Activity list:
A: According to the excerpt on the proposed "moderate drinking" change, how often does the Department of Health and Human Services publish new dietary guidelines?
B: Write the next part of the excerpt on the proposed "moderate drinking" change, starting after its final sentence.
===== Selected extract =====
Here’s an excerpt from the latest Washington Examiner piece by Market Institute President Charles Sauer.
After some bureaucrats decided that strip clubs can be open while schools can’t and that bars and restaurants can be open although churches can’t, unelected bureaucrats are now contemplating changing the definition of “moderate drinking” for men from two drinks to one. I don’t know if this government intervention is worth taking up our pitchforks and storming the Capitol over, but it at least makes it extremely clear that our government is taking its role as a nanny state seriously. The hard part is stopping this overreach.
Let’s take a closer look at this proposed change to see just how severe the problem is.
Every five years, the Department of Health and Human Services publishes new dietary guidelines. With the next update due in December, the Dietary Guidelines Advisory Committee has published its recommendations. Ever since the introduction of guidelines in 1980, the committee has been tasked with providing “science-based advice to promote health, reduce risk of diet-related chronic diseases, and meet nutrient needs.” In fact, the committee claims to have looked at 270,000 articles, 1,500 primary research articles included in 33 original systematic reviews, 16 existing Nutrition Evidence Systematic Review reports, and conducted more than 155 analyses of federal data sets.
===== Source information =====
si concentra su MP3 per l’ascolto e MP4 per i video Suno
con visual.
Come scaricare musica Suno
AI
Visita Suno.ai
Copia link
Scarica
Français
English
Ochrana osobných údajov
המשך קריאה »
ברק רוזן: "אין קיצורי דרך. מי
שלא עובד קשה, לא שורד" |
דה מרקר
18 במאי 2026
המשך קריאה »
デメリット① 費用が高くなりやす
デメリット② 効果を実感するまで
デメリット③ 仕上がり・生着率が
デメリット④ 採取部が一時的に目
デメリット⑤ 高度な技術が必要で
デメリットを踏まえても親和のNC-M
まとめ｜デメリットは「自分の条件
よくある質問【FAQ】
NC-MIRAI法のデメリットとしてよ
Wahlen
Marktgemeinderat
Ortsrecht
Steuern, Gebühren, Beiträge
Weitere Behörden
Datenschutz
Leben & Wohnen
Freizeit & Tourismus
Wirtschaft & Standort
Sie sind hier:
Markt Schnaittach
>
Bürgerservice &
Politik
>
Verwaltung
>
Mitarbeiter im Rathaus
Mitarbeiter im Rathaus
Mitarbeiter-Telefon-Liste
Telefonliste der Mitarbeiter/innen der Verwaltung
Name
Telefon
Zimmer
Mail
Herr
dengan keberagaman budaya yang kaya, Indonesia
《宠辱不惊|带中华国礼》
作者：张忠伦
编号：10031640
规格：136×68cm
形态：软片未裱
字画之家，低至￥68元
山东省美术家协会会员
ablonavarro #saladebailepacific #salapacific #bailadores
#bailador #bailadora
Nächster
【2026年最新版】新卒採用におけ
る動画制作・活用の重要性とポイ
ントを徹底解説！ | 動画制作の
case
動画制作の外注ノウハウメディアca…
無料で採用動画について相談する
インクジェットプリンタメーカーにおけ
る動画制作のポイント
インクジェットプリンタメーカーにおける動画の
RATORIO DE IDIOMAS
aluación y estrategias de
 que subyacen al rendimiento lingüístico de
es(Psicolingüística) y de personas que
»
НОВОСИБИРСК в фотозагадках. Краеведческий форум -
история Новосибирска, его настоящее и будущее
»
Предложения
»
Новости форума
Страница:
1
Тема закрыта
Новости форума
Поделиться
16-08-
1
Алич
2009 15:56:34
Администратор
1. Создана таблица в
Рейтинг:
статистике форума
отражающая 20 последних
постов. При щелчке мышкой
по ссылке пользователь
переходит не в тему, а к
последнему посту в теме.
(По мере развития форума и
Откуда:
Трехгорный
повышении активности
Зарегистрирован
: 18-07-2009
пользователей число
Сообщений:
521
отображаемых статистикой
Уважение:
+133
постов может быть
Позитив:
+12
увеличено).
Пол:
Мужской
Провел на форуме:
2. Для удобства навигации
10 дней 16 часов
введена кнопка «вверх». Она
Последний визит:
=====
Answers to the exercises:
A: Every five years.

B:
But for whatever reason, the committee chose to ignore this wide data set that interfered with its nanny state aims.
As was pointed out by the editors at RealClearHealth, “They had access to over 60 studies. But when explaining their break from precedent, it could only produce one that showed any negative correlation with men having two drinks [a day] versus one.”
That doesn’t sound like science. That sounds like a hit job.